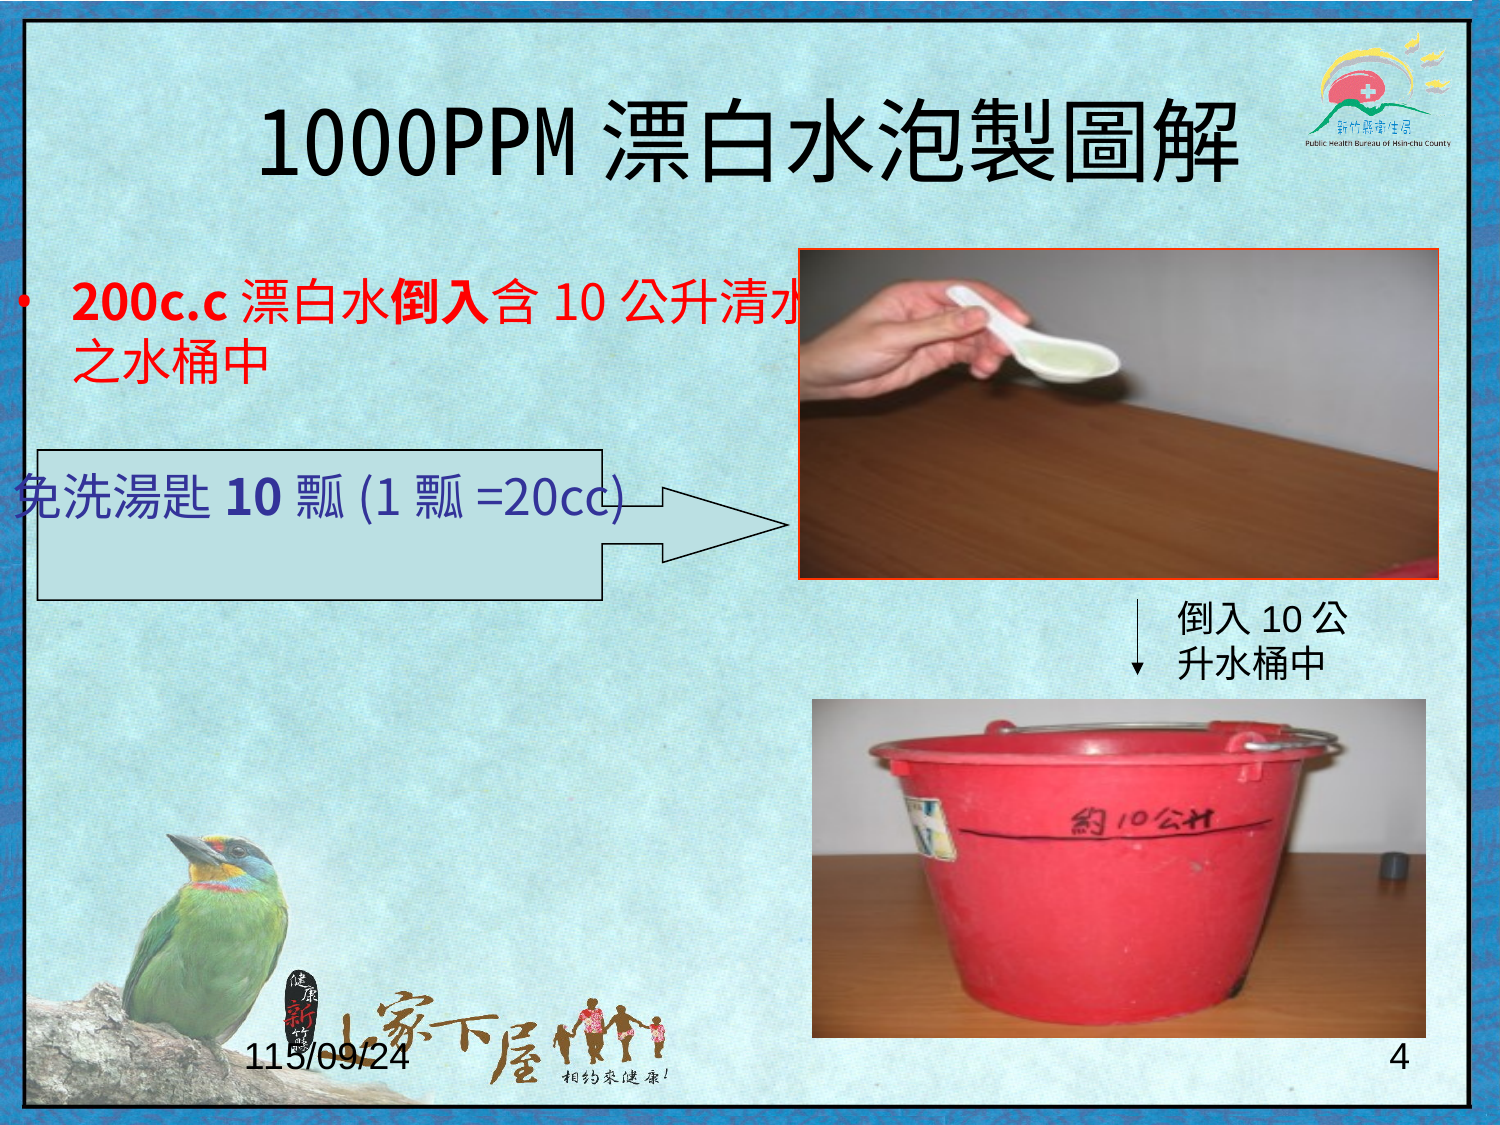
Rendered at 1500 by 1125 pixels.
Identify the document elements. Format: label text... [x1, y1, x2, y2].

list 200c.c漂白水倒入含10公升清水之水桶中 [0, 262, 838, 1005]
title 1000PPM漂白水泡製圖解 [75, 45, 1426, 233]
picture [0, 0, 1500, 1125]
picture [800, 249, 1438, 579]
text_box 倒入10公升水桶中 [1162, 587, 1401, 693]
text_box 免洗湯匙10瓢(1瓢=20cc) [37, 450, 788, 601]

•••••

* **SHORT TASK**: Switch every "document" in the material to "page" and give the material again with nothing else changed. Leave the pictures out.

* **RESPONSE TO THIS TASK**:
Rendered at 1500 by 1125 pixels.
Identify the page elements. Format: label text... [x1, y1, x2, y2].

list 200c.c漂白水倒入含10公升清水之水桶中 [0, 262, 838, 1005]
title 1000PPM漂白水泡製圖解 [75, 45, 1426, 233]
picture [0, 0, 1500, 1125]
picture [800, 249, 1438, 579]
text_box 倒入10公升水桶中 [1162, 587, 1401, 693]
text_box 免洗湯匙10瓢(1瓢=20cc) [37, 450, 788, 601]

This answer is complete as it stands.